Overwhelming evidence associate DoubleCortin-Like Kinases (DCLK1, DCLK2, DCLK3) with several diseases, including neurodegenerative disorders and many cancers. Over the past few years, our laboratory has led the structural and functional characterisation of these understudied kinases and provided the structural basis for DCLK1 targeting by small molecules. Additionally, we elucidated how DCLK1 activity contributes to microtubule dynamics. Drawing on our expertise in kinase signalling and drug discovery, we aim to further our studies by combining advanced biochemical, biophysical, structural biology, chemical biology approaches with cutting-edge imaging technologies to develop novel class of compounds that specifically target DCLK proteins for therapeutic purposes.
News, 19 Aug 2016: First 3D map of cell-building protein linked to cancer
Members of the PEAK family of pseudokinases (PEAK1/2/3) have emerged as critical regulators of cell migration, invasion and proliferation. Several studies have demonstrated abnormal levels of PEAK proteins in aggressive cancers. Recently, we have uncovered the unique structural elements that drive their scaffolding functions and facilitate their dynamic assembly into a protein interaction hub that regulates signalling networks. We now aim to fully characterise the signal integrating function of each member of the PEAK family and provide near-atomic resolution of the interacting interfaces that contribute to abnormal signal output in cancer.

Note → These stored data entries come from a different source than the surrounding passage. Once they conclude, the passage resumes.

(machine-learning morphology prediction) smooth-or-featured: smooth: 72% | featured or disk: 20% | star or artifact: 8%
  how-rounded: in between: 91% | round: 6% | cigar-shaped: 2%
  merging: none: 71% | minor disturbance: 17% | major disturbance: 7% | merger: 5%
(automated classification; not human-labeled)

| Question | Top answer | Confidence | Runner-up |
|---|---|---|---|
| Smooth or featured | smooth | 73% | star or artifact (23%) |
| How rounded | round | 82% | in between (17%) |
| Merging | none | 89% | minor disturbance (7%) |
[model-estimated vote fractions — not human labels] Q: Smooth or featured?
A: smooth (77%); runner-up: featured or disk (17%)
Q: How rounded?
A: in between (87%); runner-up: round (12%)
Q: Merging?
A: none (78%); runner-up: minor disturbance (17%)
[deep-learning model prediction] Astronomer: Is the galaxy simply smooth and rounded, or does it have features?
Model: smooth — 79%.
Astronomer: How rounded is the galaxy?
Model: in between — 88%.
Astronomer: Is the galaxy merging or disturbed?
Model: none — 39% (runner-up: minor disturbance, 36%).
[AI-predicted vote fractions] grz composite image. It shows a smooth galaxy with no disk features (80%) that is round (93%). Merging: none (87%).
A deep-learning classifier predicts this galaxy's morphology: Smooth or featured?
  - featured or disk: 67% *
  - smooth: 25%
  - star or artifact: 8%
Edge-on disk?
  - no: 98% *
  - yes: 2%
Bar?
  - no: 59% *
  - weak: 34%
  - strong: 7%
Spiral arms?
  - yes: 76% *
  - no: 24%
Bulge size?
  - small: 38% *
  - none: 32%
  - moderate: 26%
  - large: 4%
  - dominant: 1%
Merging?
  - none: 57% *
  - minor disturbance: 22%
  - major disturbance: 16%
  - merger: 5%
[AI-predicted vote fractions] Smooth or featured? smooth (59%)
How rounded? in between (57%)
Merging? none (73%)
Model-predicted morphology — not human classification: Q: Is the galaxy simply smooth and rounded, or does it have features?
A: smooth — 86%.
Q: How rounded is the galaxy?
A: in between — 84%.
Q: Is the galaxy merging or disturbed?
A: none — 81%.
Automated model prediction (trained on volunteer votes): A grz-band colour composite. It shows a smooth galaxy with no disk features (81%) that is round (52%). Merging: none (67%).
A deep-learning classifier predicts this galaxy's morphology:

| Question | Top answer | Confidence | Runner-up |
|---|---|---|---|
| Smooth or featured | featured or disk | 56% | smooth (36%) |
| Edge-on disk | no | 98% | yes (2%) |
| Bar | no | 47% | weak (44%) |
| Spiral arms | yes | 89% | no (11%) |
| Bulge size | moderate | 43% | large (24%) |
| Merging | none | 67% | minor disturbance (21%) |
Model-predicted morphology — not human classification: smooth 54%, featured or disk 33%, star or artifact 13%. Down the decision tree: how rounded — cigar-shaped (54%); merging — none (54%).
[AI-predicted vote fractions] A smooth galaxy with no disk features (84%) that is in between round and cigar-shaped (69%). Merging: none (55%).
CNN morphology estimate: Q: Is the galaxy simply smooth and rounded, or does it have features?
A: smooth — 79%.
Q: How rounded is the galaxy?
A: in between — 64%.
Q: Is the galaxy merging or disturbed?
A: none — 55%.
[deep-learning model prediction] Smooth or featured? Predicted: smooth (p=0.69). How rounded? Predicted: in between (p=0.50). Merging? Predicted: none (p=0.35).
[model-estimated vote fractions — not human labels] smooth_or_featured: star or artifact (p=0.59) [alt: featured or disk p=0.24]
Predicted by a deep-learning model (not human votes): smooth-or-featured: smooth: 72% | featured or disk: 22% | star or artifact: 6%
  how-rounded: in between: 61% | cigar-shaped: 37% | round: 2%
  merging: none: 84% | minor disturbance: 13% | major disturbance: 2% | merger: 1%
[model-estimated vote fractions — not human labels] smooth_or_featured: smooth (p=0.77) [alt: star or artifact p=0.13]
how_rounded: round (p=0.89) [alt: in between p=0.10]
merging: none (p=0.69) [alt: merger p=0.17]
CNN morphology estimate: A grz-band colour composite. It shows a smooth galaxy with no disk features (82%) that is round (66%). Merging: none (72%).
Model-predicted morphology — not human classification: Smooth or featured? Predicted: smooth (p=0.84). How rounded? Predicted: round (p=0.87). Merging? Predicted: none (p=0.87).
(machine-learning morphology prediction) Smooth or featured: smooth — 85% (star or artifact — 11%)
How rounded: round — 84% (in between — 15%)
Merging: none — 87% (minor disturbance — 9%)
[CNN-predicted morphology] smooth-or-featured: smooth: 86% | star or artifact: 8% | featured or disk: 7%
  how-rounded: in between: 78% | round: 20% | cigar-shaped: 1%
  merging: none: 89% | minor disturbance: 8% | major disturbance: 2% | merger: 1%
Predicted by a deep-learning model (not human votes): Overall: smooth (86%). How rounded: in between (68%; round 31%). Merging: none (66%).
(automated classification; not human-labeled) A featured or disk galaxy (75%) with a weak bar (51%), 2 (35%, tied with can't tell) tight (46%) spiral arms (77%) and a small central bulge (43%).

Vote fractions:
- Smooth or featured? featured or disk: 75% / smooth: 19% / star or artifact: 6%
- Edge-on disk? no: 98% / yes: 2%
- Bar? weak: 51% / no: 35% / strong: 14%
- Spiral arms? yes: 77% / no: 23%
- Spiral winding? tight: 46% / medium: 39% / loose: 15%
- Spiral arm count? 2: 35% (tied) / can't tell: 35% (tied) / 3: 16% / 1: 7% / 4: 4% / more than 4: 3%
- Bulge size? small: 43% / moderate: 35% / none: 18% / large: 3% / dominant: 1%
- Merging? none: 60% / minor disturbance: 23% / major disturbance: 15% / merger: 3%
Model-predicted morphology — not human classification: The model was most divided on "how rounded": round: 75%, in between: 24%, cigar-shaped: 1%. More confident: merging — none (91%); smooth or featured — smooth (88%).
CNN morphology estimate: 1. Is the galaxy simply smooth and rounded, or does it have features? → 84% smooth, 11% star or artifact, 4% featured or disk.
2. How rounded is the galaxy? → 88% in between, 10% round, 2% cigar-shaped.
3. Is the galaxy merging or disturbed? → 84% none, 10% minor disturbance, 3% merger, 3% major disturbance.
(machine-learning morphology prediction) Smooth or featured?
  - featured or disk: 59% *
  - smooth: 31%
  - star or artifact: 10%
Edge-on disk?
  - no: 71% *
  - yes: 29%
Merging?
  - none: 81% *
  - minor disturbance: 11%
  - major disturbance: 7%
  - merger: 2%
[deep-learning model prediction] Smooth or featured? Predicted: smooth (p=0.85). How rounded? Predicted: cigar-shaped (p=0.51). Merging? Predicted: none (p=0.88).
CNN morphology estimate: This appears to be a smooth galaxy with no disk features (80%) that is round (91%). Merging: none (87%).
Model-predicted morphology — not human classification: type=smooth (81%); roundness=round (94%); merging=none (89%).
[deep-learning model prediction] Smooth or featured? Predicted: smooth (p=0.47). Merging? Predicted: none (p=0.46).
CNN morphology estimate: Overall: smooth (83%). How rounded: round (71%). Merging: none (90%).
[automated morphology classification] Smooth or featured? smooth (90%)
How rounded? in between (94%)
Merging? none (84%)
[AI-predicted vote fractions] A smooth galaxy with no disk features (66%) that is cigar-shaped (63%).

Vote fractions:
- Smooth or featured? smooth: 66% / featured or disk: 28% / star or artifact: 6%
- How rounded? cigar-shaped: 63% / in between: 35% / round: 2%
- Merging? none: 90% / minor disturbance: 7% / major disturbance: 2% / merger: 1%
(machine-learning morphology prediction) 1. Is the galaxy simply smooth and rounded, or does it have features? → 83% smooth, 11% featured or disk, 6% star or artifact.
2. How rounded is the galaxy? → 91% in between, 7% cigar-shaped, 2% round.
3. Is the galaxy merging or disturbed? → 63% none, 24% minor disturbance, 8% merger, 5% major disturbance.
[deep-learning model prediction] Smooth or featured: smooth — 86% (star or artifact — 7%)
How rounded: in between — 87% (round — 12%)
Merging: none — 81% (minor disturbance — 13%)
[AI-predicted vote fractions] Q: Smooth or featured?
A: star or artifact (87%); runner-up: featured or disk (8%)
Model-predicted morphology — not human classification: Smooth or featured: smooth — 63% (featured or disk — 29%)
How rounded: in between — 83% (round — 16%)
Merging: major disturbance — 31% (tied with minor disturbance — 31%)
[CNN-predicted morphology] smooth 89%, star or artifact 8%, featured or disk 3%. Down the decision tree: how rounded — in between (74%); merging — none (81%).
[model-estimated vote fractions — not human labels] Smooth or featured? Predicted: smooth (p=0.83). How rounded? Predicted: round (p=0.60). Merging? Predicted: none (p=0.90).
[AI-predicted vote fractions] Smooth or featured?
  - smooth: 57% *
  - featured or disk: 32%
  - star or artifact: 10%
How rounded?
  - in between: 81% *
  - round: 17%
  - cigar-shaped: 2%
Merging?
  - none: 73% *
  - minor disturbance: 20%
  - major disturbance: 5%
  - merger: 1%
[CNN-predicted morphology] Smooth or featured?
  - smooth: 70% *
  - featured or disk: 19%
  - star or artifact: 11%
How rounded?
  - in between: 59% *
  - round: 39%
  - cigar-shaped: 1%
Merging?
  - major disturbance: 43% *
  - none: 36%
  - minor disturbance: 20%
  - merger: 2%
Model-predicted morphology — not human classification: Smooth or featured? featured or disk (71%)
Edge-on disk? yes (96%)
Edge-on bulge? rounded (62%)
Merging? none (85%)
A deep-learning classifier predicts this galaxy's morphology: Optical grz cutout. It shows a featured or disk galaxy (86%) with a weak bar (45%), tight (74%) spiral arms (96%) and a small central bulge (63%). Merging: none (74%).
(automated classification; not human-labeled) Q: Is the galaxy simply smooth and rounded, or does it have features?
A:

News, 27th October 2017: 3D ‘scaffold’ map to help the search for new cancer treatments
Project in collaboration with Associate Professor Kelly Rogers (Imaging facility, WEHI), Professor Roger Daly (Biomedical Discovery Institute, Monash University).
Together with the lab of Professor John Silke and a leading global pharmaceutical company, we head an academic/industry research collaboration to discover and develop novel small molecule Targeted Protein Degraders / Proteolysis Targeting Chimaeras (PROTACs), that harness the degradative capacity of Ubiquitin E3 ligases for anti-cancer therapy.